On my JD135 excavator I ended up pulling the radiator and cleaning it. There was lot's of restriction from dirt that I couldn't see until I removed it. Temp has been good ever since.
 

shopguy

Senior Member
Joined
Jul 2, 2011
Messages
504
Location
Alabama
I had one doing the exact same thing,make sure the fan is not on backwards also try running it with the hood open if the foam seals are bad it will draw hot air over/around the radiator and back through it.
 

mg2361

Senior Member
Joined
Jul 5, 2016
Messages
5,144
Location
Pennsylvania
Occupation
Equipment Mechanic
You check fan speed by putting reflective tape on the fan, start machine and warm the hydraulic oil to 120*-140*F, shut engine off, unplug the proportional fan solenoid, start the engine , run engine at full throttle "P" mode, measure the fan speed. Spec is 1700-1880 rpm.

Since the radiator was replaced, I would double check that the insulation all the way around the cooling package is intact.
 

bhtn

Active Member
Joined
Dec 10, 2009
Messages
36
Location
West Tennessee
Recently bought a 200d deere 2008 model having overheating issues, had a new head gasket installed before i bought it, had a small leak in the radiator, radiator is now new, water pump replaced and thermostat today and is still heating, will run at half way mark for about 30 minutes then climb to redline, stop idle down and will return right back to halfway but will return to redline quickly after resuming work, like 5 min, checked radiator with heat gun approximately 190 at top 164ish at bottom, don’t know where to go from here
On my 120C it started to run right at the red line all the time. Light never came on but would have if much hotter or worked harder. Ultimately we found that a piece of foam spacer came loose over the top of the radiator. It sealed the engine cover to the radiator. We figured with this missing, air was able to bypass the radiator. After we stuck it back in place our temperature returned to normal and has stayed there. FWIW
 

Delmer

Senior Member
Joined
Jan 3, 2013
Messages
8,891
Location
WI
... checked radiator with heat gun approximately 190 at top 164ish at bottom, don’t know where to go from here

Those temps don't tell much. It would be more informative if you can get it to 200 or 210 and see what the temps are then.

Also, is it now holding coolant and just getting to the redline and cooling off when you idle it? or are you adding coolant regularly? 50/50 concentration or what? did you flush before you replaced radiator etc. ?
 

Ej Estabrook

New Member
Joined
Aug 25, 2022
Messages
4
Location
Missouri
Those temps don't tell much. It would be more informative if you can get it to 200 or 210 and see what the temps are then.

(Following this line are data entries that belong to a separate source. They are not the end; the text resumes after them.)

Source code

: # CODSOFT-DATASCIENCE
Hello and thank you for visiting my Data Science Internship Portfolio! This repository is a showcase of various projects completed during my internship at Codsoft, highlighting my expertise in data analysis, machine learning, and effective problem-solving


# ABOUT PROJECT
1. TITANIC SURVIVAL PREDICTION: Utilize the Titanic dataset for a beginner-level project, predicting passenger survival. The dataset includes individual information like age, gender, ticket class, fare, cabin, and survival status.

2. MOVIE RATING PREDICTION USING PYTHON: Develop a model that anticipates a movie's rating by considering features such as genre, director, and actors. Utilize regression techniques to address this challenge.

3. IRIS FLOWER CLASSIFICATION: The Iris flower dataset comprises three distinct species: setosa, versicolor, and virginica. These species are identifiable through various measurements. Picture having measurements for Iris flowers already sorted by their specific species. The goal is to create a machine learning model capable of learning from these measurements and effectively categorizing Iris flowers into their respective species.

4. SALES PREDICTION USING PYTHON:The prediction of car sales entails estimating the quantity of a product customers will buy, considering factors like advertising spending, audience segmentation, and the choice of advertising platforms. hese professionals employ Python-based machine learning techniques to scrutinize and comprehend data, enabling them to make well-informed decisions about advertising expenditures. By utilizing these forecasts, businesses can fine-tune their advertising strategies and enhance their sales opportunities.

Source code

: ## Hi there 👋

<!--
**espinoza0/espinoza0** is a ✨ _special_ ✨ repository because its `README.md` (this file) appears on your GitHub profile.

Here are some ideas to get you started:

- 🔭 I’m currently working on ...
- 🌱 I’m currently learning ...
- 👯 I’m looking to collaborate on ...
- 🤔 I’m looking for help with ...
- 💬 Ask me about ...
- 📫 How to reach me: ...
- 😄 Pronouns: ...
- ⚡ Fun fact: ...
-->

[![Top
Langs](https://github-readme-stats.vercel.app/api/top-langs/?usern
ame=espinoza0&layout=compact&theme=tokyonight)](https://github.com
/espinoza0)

Also, is it now holding coolant and just getting to the redline and cooling off when you idle it? or are you adding coolant regularly? 50/50 concentration or what? did you flush before you replaced radiator etc. ?
The engine temp was 235 when i took those temps on the radiator, it’s holding coolant, and it will just keep climbing until idled down to let it cool off
 

Delmer

Senior Member
Joined
Jan 3, 2013
Messages
8,891
Location
WI
if the engine was 235 with those radiator temps, I'd go back to the engine, when you get it hot, 210 is hot enough that the thermostat should be fully open, but maybe the fan control won't be full speed? that's above my paygrade. Certainly the fan should be full speed at 235.

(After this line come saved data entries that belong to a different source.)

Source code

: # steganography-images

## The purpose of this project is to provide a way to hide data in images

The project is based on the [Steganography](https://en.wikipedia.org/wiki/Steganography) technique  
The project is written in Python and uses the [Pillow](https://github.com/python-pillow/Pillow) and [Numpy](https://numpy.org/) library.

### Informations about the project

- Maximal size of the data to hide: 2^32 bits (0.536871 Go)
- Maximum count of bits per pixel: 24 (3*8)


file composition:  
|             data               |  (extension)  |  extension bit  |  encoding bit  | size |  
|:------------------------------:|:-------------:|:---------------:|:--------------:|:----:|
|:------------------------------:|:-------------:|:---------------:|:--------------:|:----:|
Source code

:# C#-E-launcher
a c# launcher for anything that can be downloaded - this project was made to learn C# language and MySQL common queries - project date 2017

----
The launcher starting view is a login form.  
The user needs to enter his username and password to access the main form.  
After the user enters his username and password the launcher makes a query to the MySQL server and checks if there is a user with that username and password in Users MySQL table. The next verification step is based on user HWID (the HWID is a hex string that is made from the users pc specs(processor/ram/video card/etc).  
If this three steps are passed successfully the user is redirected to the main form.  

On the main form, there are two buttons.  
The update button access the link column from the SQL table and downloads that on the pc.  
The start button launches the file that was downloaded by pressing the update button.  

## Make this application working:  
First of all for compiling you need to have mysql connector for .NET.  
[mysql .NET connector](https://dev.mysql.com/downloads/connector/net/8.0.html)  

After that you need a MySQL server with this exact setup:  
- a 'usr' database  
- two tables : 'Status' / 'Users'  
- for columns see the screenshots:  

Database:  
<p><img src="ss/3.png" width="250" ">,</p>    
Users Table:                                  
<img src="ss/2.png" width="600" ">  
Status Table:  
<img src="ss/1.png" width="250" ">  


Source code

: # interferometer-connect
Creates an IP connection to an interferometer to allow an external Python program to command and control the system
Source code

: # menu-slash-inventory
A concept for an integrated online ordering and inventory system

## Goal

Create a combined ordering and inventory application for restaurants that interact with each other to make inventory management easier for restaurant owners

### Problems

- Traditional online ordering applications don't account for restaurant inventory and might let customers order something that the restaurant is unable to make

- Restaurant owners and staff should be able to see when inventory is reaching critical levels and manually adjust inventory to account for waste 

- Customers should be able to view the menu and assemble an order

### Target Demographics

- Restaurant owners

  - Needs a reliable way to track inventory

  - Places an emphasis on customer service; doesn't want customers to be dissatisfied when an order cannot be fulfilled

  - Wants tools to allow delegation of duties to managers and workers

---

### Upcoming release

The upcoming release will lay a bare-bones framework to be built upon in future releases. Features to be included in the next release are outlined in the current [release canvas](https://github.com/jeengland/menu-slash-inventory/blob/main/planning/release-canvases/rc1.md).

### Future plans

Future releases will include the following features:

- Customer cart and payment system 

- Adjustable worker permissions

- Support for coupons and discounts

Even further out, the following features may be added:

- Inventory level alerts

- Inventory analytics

Anyway, with the engine 210 or hotter, check the thermostat outlet going to the radiator, and the water pump inlet from the radiator. And check the block and head a couple places to see that the temps seem somewhat consistent.

At those temps, a water pump could start cavitating and drop cooling performance rapidly, especially with straight water and if the cap or system is not holding pressure. That could be what was happening with the engine 235, radiator 190 and 160. I'd be very careful that the system is holding pressure if running 210 with straight water, just do that for testing purposes. Old engine temp gauges would be graduated for the pressure of the radiator cap, red line was much lower if there was a lower pressure cap used. Straight water is less viscous, and has higher heat capacity than antifreeze, so it should cool better at operating temps, but overheat more suddenly at high temps.